12.   Events after the reporting date

 

Prior to the maturity date of 09 September 2023 for the Convertible Loan Notes issued on 13 March 2023 for a total of US$15,875,000, the holders of CLN approved amendments to the Convertible Loan Note Instrument dated 28 February 2023 (see Note 7). These amendments resulted in the following principal changes to the terms of the CLN:

●   Maturity Date: 12 March 2024.

●   Mandatory Conversion: In the event of conclusion of definitive binding agreements in respect of senior debt for the Sanankoro Gold Project and such agreements being unconditional:

●   after 09 September 2023, at the lower of (a) US$0.0487 per ordinary share, (b) the market price per ordinary share as at the date of the Mandatory Conversion and (c) the price of any equity issuance by the Company in the prior 60 days (excluding shares issued pursuant to the Company's Share Option Scheme or pursuant to terms of any other agreement entered into prior to 13 March 2023).

●   Voluntary Conversion: At the election of the holder at any time after 09 September 2023, at US$0.0487 per ordinary share.

●   Early Repayment: prior to 09 September 2023, holders of CLN may elect to request the early repayment of outstanding CLN which shall be redeemed by the Company for par value of the principal amount of the CLN plus 5% of the principal amount of the CLN.

The other terms of the CLN, including Coupon and Repayment, remain unchanged.

 

Following the above amendments to the Convertible Loan Note Instrument dated 28 February 2023 certain holders of CLN requested the early repayment of outstanding CLN for a total principal amount of US$625,000 plus 5% premium.

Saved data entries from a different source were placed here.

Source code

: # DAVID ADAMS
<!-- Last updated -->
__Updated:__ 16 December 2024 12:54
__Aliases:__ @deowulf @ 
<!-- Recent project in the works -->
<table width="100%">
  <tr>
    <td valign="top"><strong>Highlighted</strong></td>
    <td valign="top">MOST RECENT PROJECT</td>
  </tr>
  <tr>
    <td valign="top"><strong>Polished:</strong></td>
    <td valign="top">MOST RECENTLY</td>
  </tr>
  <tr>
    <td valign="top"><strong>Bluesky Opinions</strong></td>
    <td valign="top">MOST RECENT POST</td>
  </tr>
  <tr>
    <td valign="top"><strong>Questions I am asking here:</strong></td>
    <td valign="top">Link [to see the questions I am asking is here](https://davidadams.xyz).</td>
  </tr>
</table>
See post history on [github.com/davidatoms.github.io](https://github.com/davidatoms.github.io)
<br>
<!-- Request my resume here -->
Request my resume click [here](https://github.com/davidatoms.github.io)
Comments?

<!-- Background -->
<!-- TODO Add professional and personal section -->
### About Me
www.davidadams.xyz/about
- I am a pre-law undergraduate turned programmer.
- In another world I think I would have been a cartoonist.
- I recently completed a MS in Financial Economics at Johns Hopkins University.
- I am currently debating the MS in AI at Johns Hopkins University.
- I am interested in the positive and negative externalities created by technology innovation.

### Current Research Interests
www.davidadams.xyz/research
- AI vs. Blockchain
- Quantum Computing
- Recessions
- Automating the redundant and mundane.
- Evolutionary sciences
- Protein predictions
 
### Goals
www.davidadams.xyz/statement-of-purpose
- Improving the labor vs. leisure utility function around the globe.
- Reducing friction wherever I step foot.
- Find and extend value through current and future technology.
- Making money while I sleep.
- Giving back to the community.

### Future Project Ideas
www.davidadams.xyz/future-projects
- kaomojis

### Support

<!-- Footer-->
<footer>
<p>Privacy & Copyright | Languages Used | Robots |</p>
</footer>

Accordingly, as at the date of these condensed consolidated interim financial statements, the Company had an unsecured obligation in relation to issued and outstanding CLN for a total of US$15,250,000, being convertible into ordinary shares in accordance with the Convertible Loan Note Instrument dated 28 February 2023 as amended. These CLN were issued on 13 March 2023 and have a maturity date of 12 March 2024.

 

13.   Approval of condensed consolidated interim financial statements

 

The condensed consolidated interim financial statements were approved and authorised for issue by the board of directors of Cora Gold Limited on 22 September 2023.